Antibodies, small proteins produced by the immune system, can attach to and neutralize specific parts of the virus. As scientists continue to fight SARSCoV2, the virus that causes Covid19, a potential weapon is a synthetic antibody that binds to the virus’s peplomer and prevents the virus from invading human cells.
To develop a successful synthetic antibody, researchers need to understand exactly how this binding occurs. Proteins with a rugged 3D structure that contains many folds can stick together in millions of combinations, and it takes a very long time to find the right protein complex from the nearly myriad of candidates.
To streamline the process, MIT researchers have created a machine learning model that can directly predict the complex formed when two proteins bind to each other. Their technique is 80-500 times faster than state-of-the-art software techniques and often predicts protein structures that are close to those actually observed experimentally.
This technique may help scientists better understand some biological processes that involve protein interactions, such as DNA replication and repair. It also has the potential to speed up the process of developing new drugs.
“Deep learning is very good at capturing interactions between different proteins that are difficult for chemists and biologists to experimentally explain. Some of these interactions are very complex. People haven’t found a good way to express them.

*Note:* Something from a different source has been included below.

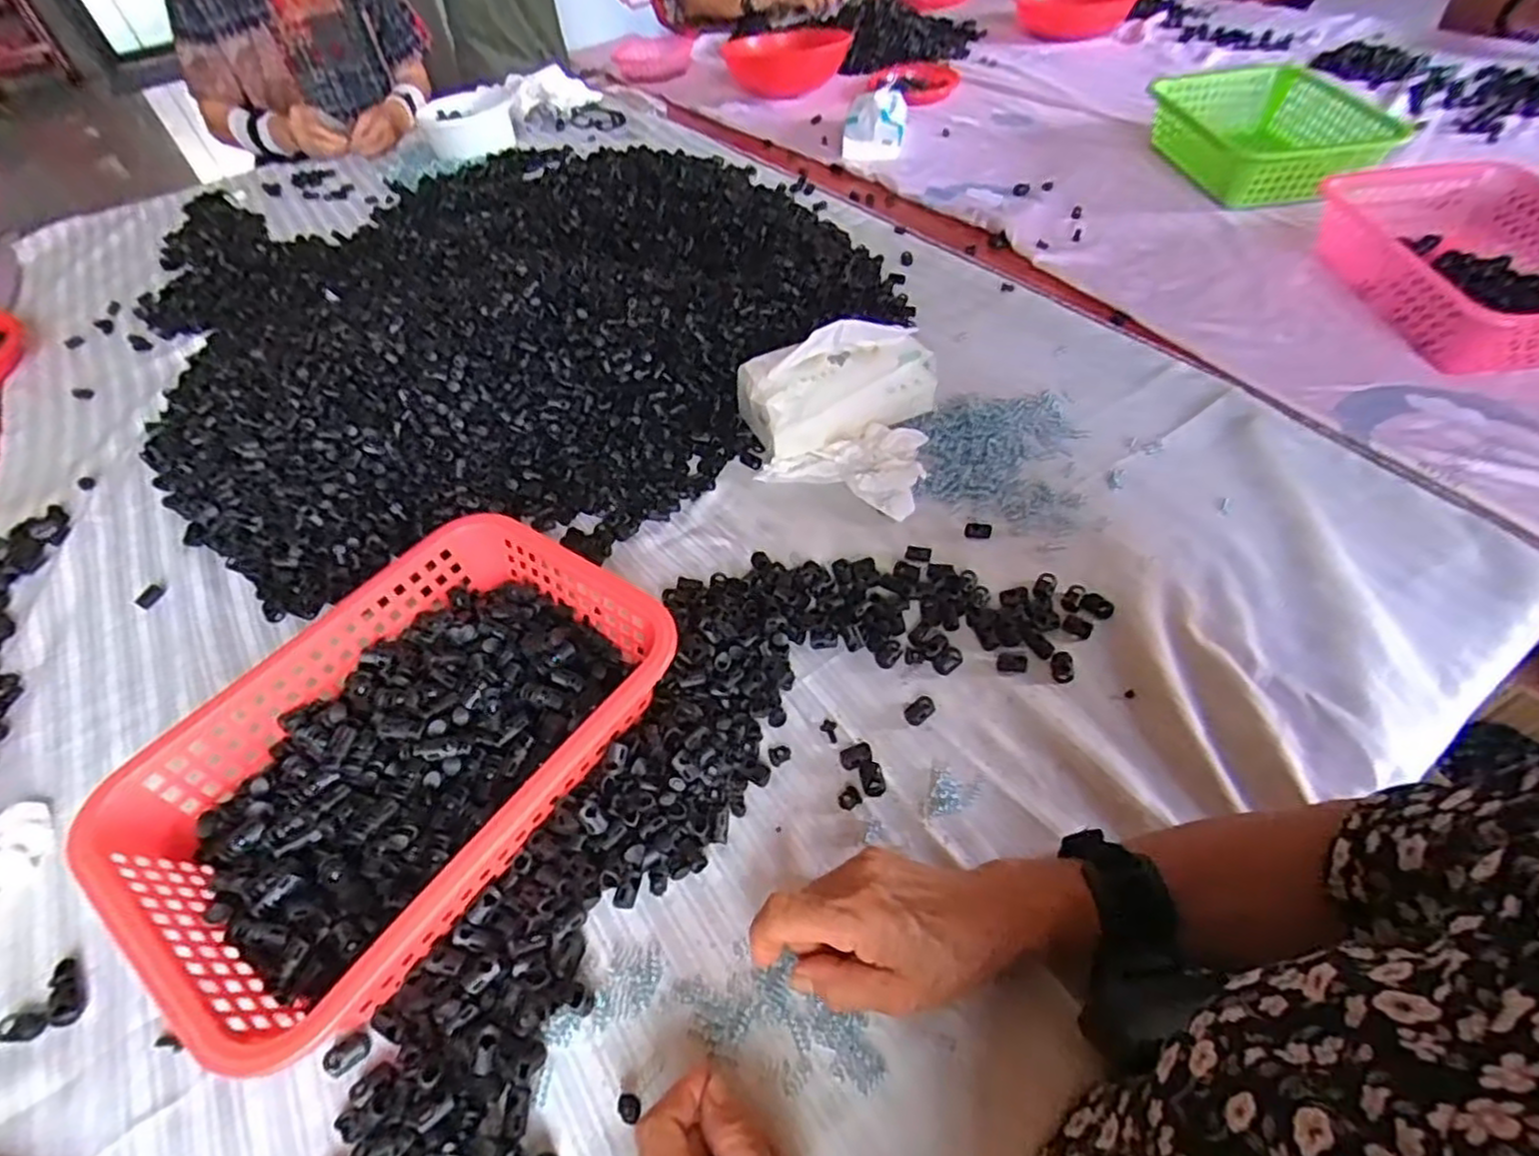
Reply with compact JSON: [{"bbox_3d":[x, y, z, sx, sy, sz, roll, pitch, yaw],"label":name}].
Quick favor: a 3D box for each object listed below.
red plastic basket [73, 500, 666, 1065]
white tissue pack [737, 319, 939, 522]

This deep learning model can learn these types of interactions from data, “said a postdoc at the MIT Institute for Computer Science and Artificial Intelligence (CSAIL).
Protein attachment
A model developed by researchers called Equidock focuses on rigid body docking. This happens when two proteins attach by rotating or translating in 3D space, but their shape does not compress or bend.
The model takes the 3D structures of the two proteins and transforms these structures into 3D graphics that can be processed by the neural network. Proteins are made up of chains of amino acids, each of which is represented by a node in the graph.

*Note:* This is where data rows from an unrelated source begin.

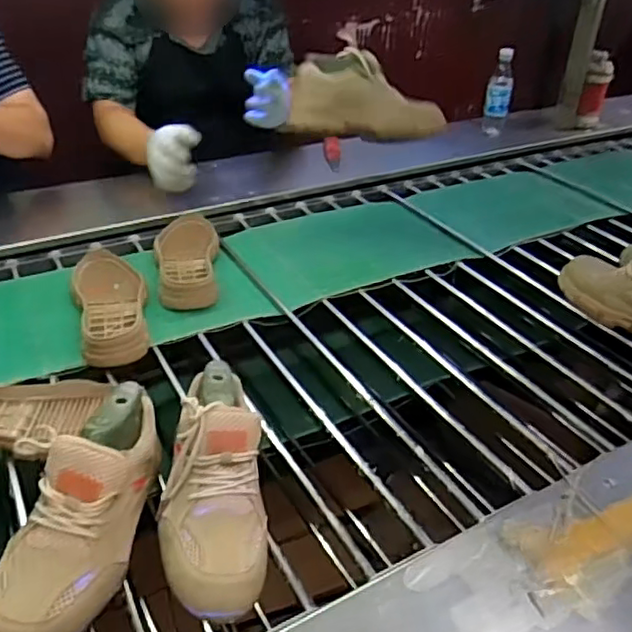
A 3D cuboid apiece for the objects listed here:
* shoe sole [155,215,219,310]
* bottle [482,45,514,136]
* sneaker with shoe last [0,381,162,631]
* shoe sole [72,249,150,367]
[{"bbox_3d":[-0.217,-0.099,1.069,0.100,0.036,0.256,-1,35,-8],"label":"shoe sole"},{"bbox_3d":[0.465,-0.559,1.619,0.068,0.213,0.068,12,35,11],"label":"bottle"},{"bbox_3d":[-0.219,0.171,0.582,0.103,0.089,0.262,6,35,2],"label":"sneaker with shoe last"},{"bbox_3d":[-0.304,-0.022,0.949,0.101,0.043,0.269,-10,37,-20],"label":"shoe sole"}]

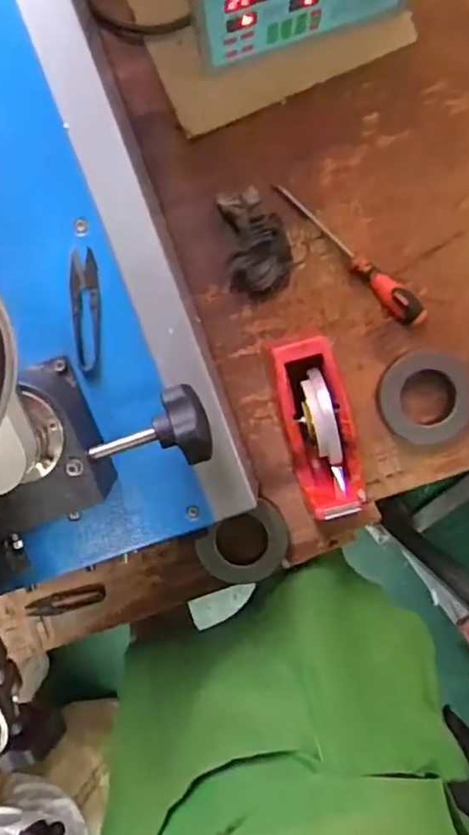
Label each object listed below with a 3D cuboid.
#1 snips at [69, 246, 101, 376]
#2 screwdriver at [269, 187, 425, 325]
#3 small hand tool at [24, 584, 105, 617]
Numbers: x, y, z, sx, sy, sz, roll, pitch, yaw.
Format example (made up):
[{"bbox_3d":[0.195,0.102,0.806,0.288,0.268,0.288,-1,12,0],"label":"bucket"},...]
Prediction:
[{"bbox_3d":[-0.122,-0.088,0.515,0.023,0.008,0.097,-1,96,1],"label":"snips"},{"bbox_3d":[0.129,-0.181,0.697,0.221,0.035,0.026,42,94,-3],"label":"screwdriver"},{"bbox_3d":[-0.205,0.222,0.759,0.099,0.007,0.027,-16,95,2],"label":"small hand tool"}]

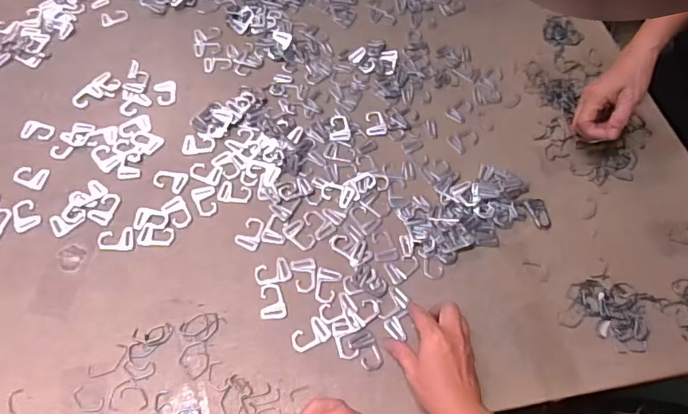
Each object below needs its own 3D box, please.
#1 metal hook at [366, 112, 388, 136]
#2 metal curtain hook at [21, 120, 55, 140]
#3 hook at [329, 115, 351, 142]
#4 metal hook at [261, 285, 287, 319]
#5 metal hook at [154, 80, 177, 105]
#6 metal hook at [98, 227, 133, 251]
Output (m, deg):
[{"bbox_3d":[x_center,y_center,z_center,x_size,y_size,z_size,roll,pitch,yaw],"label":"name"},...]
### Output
[{"bbox_3d":[0.046,-0.119,0.701,0.029,0.004,0.041,-2,60,-2],"label":"metal hook"},{"bbox_3d":[-0.417,-0.105,0.676,0.042,0.006,0.033,2,60,0],"label":"metal curtain hook"},{"bbox_3d":[-0.006,-0.111,0.691,0.029,0.004,0.045,-4,60,-4],"label":"hook"},{"bbox_3d":[-0.081,0.108,0.570,0.029,0.004,0.042,-4,60,-4],"label":"metal hook"},{"bbox_3d":[-0.257,-0.164,0.714,0.029,0.005,0.047,-11,61,-8],"label":"metal hook"},{"bbox_3d":[-0.276,0.038,0.600,0.042,0.004,0.031,2,60,0],"label":"metal hook"}]

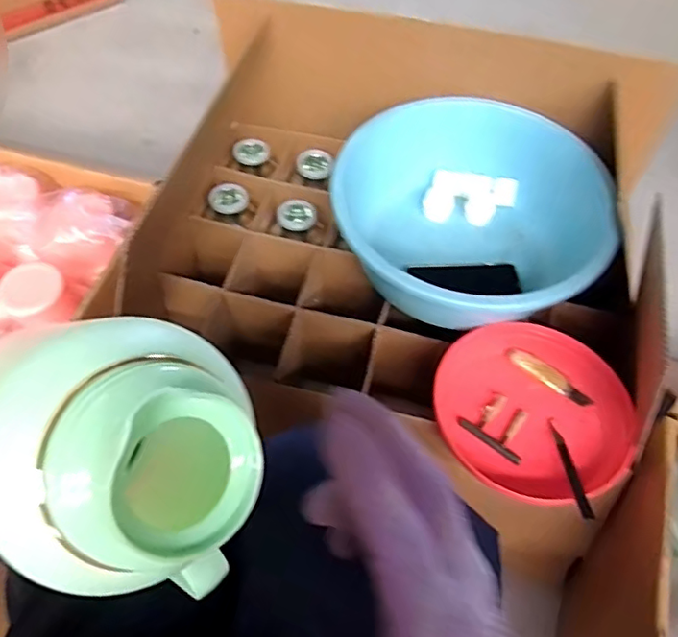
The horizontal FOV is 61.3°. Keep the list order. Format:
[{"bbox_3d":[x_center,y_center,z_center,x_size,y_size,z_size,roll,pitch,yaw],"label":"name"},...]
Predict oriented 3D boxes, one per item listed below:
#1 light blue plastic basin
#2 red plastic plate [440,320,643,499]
[{"bbox_3d":[0.182,-0.133,0.810,0.360,0.152,0.335,1,58,-1],"label":"light blue plastic basin"},{"bbox_3d":[0.239,0.113,0.707,0.226,0.044,0.234,1,58,-1],"label":"red plastic plate"}]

Researchers have integrated geometric knowledge into the model to understand how objects change when rotated or translated in 3D space. This model also has the mathematical knowledge to ensure that proteins adhere in the same way, no matter where they are in 3D space. This is how proteins dock to the human body.

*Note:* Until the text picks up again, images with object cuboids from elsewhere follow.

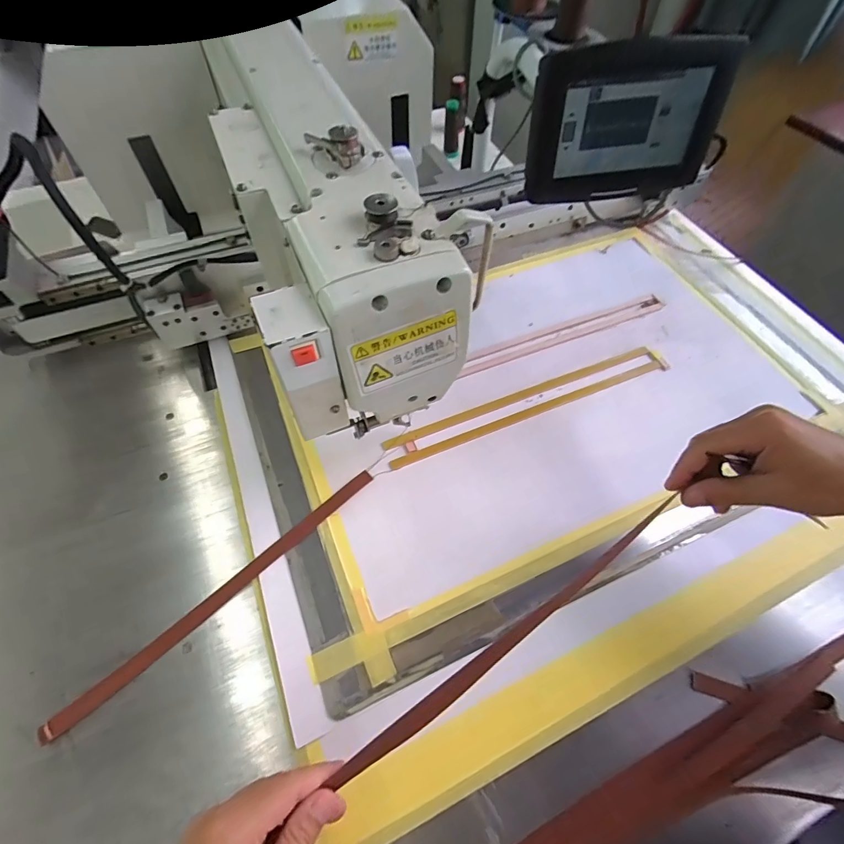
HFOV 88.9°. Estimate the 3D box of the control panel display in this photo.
[{"bbox_3d":[0.217,-0.314,0.451,0.201,0.134,0.038,-10,59,-7],"label":"control panel display"}]

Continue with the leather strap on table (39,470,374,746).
[{"bbox_3d":[-0.187,0.164,0.427,0.349,0.006,0.018,-39,66,-22],"label":"leather strap on table"}]

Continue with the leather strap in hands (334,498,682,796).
[{"bbox_3d":[0.080,0.163,0.342,0.331,0.024,0.017,-35,65,-10],"label":"leather strap in hands"}]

Using this information, machine learning systems identify the atoms of two proteins that are most likely to interact and undergo a chemical reaction called a binding pocket point. Then use those points to bind the two proteins into one complex.
“Once we can understand from the proteins which parts are likely to be their binding pocket points, we get all the information we need to put the two proteins together. We found a set of these two points. Then you can understand how proteins are rotated and shifted so that one set fits into the other, “Ganea explains.
One of the biggest challenges in building this model was overcoming the lack of training data. Gaine says it was especially important to incorporate geometric knowledge into Equidock, as there is very little experimental 3D data for proteins. Without these geometric constraints, the model can detect false correlations in the dataset.
Seconds vs. hours
After training the model, the researchers compared it to four software methods. Equidock can predict the final protein complex in 1-5 seconds. All base levels took much longer, from 10 minutes to over an hour.